In 1981, he became a member of the veterans committee of the National Baseball Hall of Fame and was a powerful behind-the-scenes force in electing overlooked Negro leagues players to the hall. But it wasn't until 1994, when he served as commentator and resident raconteur for Ken Burns's nine-part PBS documentary "Baseball" that Mr. O'Neil entered the national spotlight. From then on, he was the nation's foremost spokesman for the glories and sorrows of black baseball.
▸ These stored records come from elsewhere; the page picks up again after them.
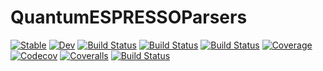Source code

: # QuantumESPRESSOParsers

[![Stable](https://img.shields.io/badge/docs-stable-blue.svg)](https://MineralsCloud.github.io/QuantumESPRESSOParsers.jl/stable)
[![Dev](https://img.shields.io/badge/docs-dev-blue.svg)](https://MineralsCloud.github.io/QuantumESPRESSOParsers.jl/dev)
[![Build Status](https://travis-ci.com/MineralsCloud/QuantumESPRESSOParsers.jl.svg?branch=master)](https://travis-ci.com/MineralsCloud/QuantumESPRESSOParsers.jl)
[![Build Status](https://ci.appveyor.com/api/projects/status/github/MineralsCloud/QuantumESPRESSOParsers.jl?svg=true)](https://ci.appveyor.com/project/MineralsCloud/QuantumESPRESSOParsers-jl)
[![Build Status](https://gitlab.com/MineralsCloud/QuantumESPRESSOParsers.jl/badges/master/build.svg)](https://gitlab.com/MineralsCloud/QuantumESPRESSOParsers.jl/pipelines)
[![Coverage](https://gitlab.com/MineralsCloud/QuantumESPRESSOParsers.jl/badges/master/coverage.svg)](https://gitlab.com/MineralsCloud/QuantumESPRESSOParsers.jl/commits/master)
[![Codecov](https://codecov.io/gh/MineralsCloud/QuantumESPRESSOParsers.jl/branch/master/graph/badge.svg)](https://codecov.io/gh/MineralsCloud/QuantumESPRESSOParsers.jl)
[![Coveralls](https://coveralls.io/repos/github/MineralsCloud/QuantumESPRESSOParsers.jl/badge.svg?branch=master)](https://coveralls.io/github/MineralsCloud/QuantumESPRESSOParsers.jl?branch=master)
[![Build Status](https://api.cirrus-ci.com/github/MineralsCloud/QuantumESPRESSOParsers.jl.svg)](https://cirrus-ci.com/github/MineralsCloud/QuantumESPRESSOParsers.jl)

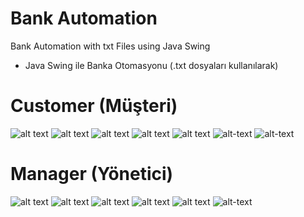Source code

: # Bank Automation
Bank Automation with txt Files using Java Swing

- Java Swing ile Banka Otomasyonu (.txt dosyaları kullanılarak)


# Customer (Müşteri)

![alt text](https://raw.githubusercontent.com/asimkymk/Bank-Automation/main/ss/sign.png)
![alt text](https://raw.githubusercontent.com/asimkymk/Bank-Automation/main/ss/login.png)
![alt text](https://raw.githubusercontent.com/asimkymk/Bank-Automation/main/ss/main.png)
![alt text](https://raw.githubusercontent.com/asimkymk/Bank-Automation/main/ss/apply.png)
![alt text](https://raw.githubusercontent.com/asimkymk/Bank-Automation/main/ss/money.png)
![alt-text](https://raw.githubusercontent.com/asimkymk/Bank-Automation/main/ss/transfer.png)
![alt-text](https://raw.githubusercontent.com/asimkymk/Bank-Automation/main/ss/bill.png)

# Manager (Yönetici)

![alt text](https://raw.githubusercontent.com/asimkymk/Bank-Automation/main/ss/cred.png)
![alt text](https://raw.githubusercontent.com/asimkymk/Bank-Automation/main/ss/card.png)
![alt text](https://raw.githubusercontent.com/asimkymk/Bank-Automation/main/ss/transfer2.png)
![alt text](https://raw.githubusercontent.com/asimkymk/Bank-Automation/main/ss/accounts.png)
![alt text](https://raw.githubusercontent.com/asimkymk/Bank-Automation/main/ss/acc.png)
![alt-text](https://raw.githubusercontent.com/asimkymk/Bank-Automation/main/ss/profile.png)

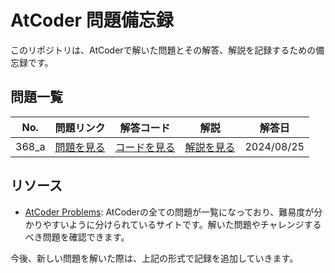# AtCoder 問題備忘録

このリポジトリは、AtCoderで解いた問題とその解答、解説を記録するための備忘録です。

## 問題一覧

| No.  | 問題リンク | 解答コード | 解説 | 解答日 |
| ---- | ---------- | ---------- | ---- | ------ |
| 368_a | [問題を見る](https://atcoder.jp/contests/abc368/tasks/abc368_a) | [コードを見る](https://github.com/es1aT/AtCoder-Memo/blob/main/Solved-Problems/368_a.py) | [解説を見る](https://github.com/es1aT/atcoder/issues/1) | 2024/08/25 |

## リソース

- [AtCoder Problems](https://kenkoooo.com/atcoder/#/table/): AtCoderの全ての問題が一覧になっており、難易度が分かりやすいように分けられているサイトです。解いた問題やチャレンジするべき問題を確認できます。



今後、新しい問題を解いた際は、上記の形式で記録を追加していきます。
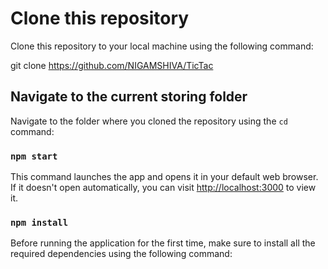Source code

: # Clone this repository
Clone this repository to your local machine using the following command:

git clone <https://github.com/NIGAMSHIVA/TicTac>


## Navigate to the current storing folder

Navigate to the folder where you cloned the repository using the `cd` command:

### `npm start`

This command launches the app and opens it in your default web browser. If it doesn't open automatically, you can visit [http://localhost:3000](http://localhost:3000) to view it.

### `npm install`

Before running the application for the first time, make sure to install all the required dependencies using the following command:




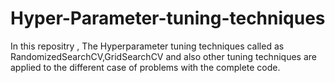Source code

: # Hyper-Parameter-tuning-techniques
In this repositry , The Hyperparameter tuning techniques called as RandomizedSearchCV,GridSearchCV and also other tuning techniques are applied to the different case of problems with the complete code.
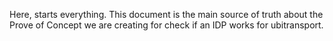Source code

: Here, starts everything.
This document is the main source of truth about the Prove of Concept we are creating for check if an IDP works for ubitransport.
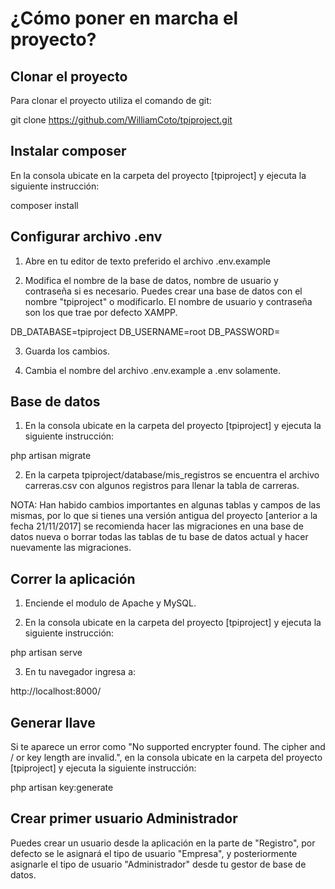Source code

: # ¿Cómo poner en marcha el proyecto?

## Clonar el proyecto

Para clonar el proyecto utiliza el comando de git:

git clone https://github.com/WilliamCoto/tpiproject.git

## Instalar composer

En la consola ubicate en la carpeta del proyecto [tpiproject] y ejecuta la siguiente instrucción:

composer install

## Configurar archivo .env

1. Abre en tu editor de texto preferido el archivo .env.example

2. Modifica el nombre de la base de datos, nombre de usuario y contraseña si es necesario. Puedes crear una base de datos con el nombre "tpiproject" o modificarlo. El nombre de usuario y contraseña son los que trae por defecto XAMPP.

DB_DATABASE=tpiproject
DB_USERNAME=root
DB_PASSWORD=

3. Guarda los cambios.

4. Cambia el nombre del archivo .env.example a .env solamente.

## Base de datos

1. En la consola ubicate en la carpeta del proyecto [tpiproject] y ejecuta la siguiente instrucción:

php artisan migrate

2. En la carpeta tpiproject/database/mis_registros se encuentra el archivo carreras.csv con algunos registros para llenar la tabla de carreras.

NOTA: Han habido cambios importantes en algunas tablas y campos de las mismas, por lo que si tienes una versión antigua del proyecto [anterior a la fecha 21/11/2017] se recomienda hacer las migraciones en una base de datos nueva o borrar todas las tablas de tu base de datos actual y hacer nuevamente las migraciones.

## Correr la aplicación

1. Enciende el modulo de Apache y MySQL.

2. En la consola ubicate en la carpeta del proyecto [tpiproject] y ejecuta la siguiente instrucción:

php artisan serve

3. En tu navegador ingresa a:

http://localhost:8000/

## Generar llave

Si te aparece un error como "No supported encrypter found. The cipher and / or key length are invalid.", en la consola ubicate en la carpeta del proyecto [tpiproject] y ejecuta la siguiente instrucción:

php artisan key:generate

## Crear primer usuario Administrador

Puedes crear un usuario desde la aplicación en la parte de "Registro", por defecto se le asignará el tipo de usuario "Empresa", y posteriormente asignarle el tipo de usuario "Administrador" desde tu gestor de base de datos.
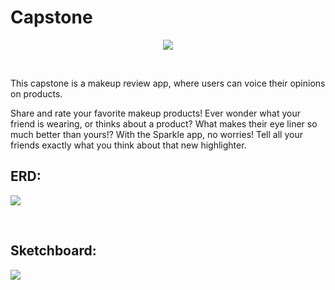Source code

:  # Capstone 


<p align="center">
  <img  src="https://i.imgur.com/14LECtI.png">
</p>
<br>

This capstone is a makeup review app, where users can voice their opinions on products.

Share and rate your favorite makeup products! Ever wonder what your friend is wearing, or thinks about a product? What makes their eye liner so much better than yours!? With the Sparkle app, no worries! Tell all your friends exactly what you think about that new highlighter. 


## ERD:
<p align="left">
  <a href="https://dbdiagram.io/d/5f8f82c43a78976d7b787a3f">
    <img src="https://i.imgur.com/h9kh8nE.png">
  </a>
</p>
<br>
  
 ## Sketchboard:
 <p align="left">
  <a href="https://sketchboard.me/VCokqAw0aLg#/">
    <img src="https://i.imgur.com/ehyDWaj.png">
  </a>
 </p>
 <br>



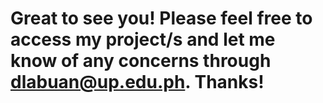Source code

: # Great to see you! Please feel free to access my project/s and let me know of any concerns through dlabuan@up.edu.ph. Thanks!
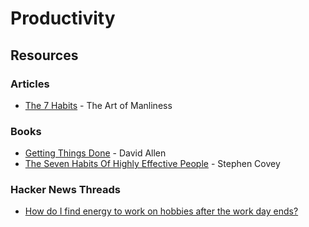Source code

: # Productivity

## Resources

### Articles

* [The 7 Habits](https://www.artofmanliness.com/tag/7-habits/) - The Art of Manliness

### Books

* [Getting Things Done](https://smile.amazon.co.uk/Getting-Things-Done-Stress-free-Productivity/dp/0349408947) - David Allen
* [The Seven Habits Of Highly Effective People](https://smile.amazon.co.uk/Habits-Highly-Effective-People/dp/1471165086) - Stephen Covey

### Hacker News Threads

* [How do I find energy to work on hobbies after the work day ends?](https://news.ycombinator.com/item?id=26500021)


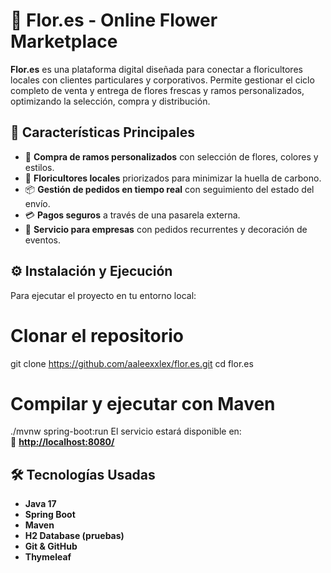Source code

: # 🌸 Flor.es - Online Flower Marketplace

**Flor.es** es una plataforma digital diseñada para conectar a floricultores locales con clientes particulares y corporativos. Permite gestionar el ciclo completo de venta y entrega de flores frescas y ramos personalizados, optimizando la selección, compra y distribución.

## 🚀 Características Principales
- 🌿 **Compra de ramos personalizados** con selección de flores, colores y estilos.
- 📍 **Floricultores locales** priorizados para minimizar la huella de carbono.
- 📦 **Gestión de pedidos en tiempo real** con seguimiento del estado del envío.
- 💳 **Pagos seguros** a través de una pasarela externa.
- 🏢 **Servicio para empresas** con pedidos recurrentes y decoración de eventos.

## ⚙️ Instalación y Ejecución
Para ejecutar el proyecto en tu entorno local:


# Clonar el repositorio
git clone https://github.com/aaleexxlex/flor.es.git
cd flor.es

# Compilar y ejecutar con Maven
./mvnw spring-boot:run
El servicio estará disponible en:  
📌 **[http://localhost:8080/](http://localhost:8080/)**

## 🛠️ Tecnologías Usadas
- **Java 17**
- **Spring Boot**
- **Maven**
- **H2 Database (pruebas)**
- **Git & GitHub**
- **Thymeleaf**
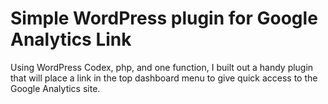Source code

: # Simple WordPress plugin for Google Analytics Link

Using WordPress Codex, php, and one function, I built out a handy plugin that will place a link in the top dashboard menu to give quick access to the Google Analytics site.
"He became, organically, the beating heart of the series," Burns said by telephone. "He seemed to encapsulate the humanity and love that were behind the Negro leagues."
Among ballplayers, admiration for Mr. O'Neil transcended the field of play. Hall of Fame outfielder Reggie Jackson said: "I believe that people like Buck and [Jackie Robinson's widow] Rachel Robinson and Martin Luther King and Mother Teresa are angels that walk on earth to give us all a greater understanding of what it means to be human."
In February of this year, a Hall of Fame committee named 17 former players and executives of the Negro leagues, but Mr. O'Neil was not among them. Sportswriters denounced his omission as one of the greatest injustices in Hall of Fame history, but Mr. O'Neil magnanimously offered praise to those who were chosen in his place.
On July 18, he appeared as a ceremonial hitter in the Northern League All-Star game, making him, at 94, the oldest person to bat in a professional game. He spoke at the Hall of Fame induction ceremonies in Cooperstown, N.Y., on July 30 with his typical warmth, then made several appearances before returning to Kansas City and checking into a hospital.
"You know, he died of a broken heart," Burns said of Mr. O'Neil's Hall of Fame snub. "He came back from the Hall of Fame, and he just wasn't the same."
Few people had such a comprehensive eyewitness knowledge of baseball history as Mr. O'Neil. As a boy, he had seen Ty Cobb play, and Hall of Fame slugger Jimmie Foxx once gave him a discarded bat. He knew Babe Ruth and Lou Gehrig, played in exhibition games against Dizzy Dean and Bob Feller and was familiar with the players of today.
Still, he maintained that the greatest players he ever saw were the Negro leagues' stars who played before Jackie Robinson -- Mr. O'Neil's teammate with the Monarchs -- integrated big-league baseball in 1947. The finest hitter Mr. O'Neil had ever seen was Josh Gibson; the best all-around player, outfielder Oscar Charleston; and the best pitcher, black or white, was his friend Paige.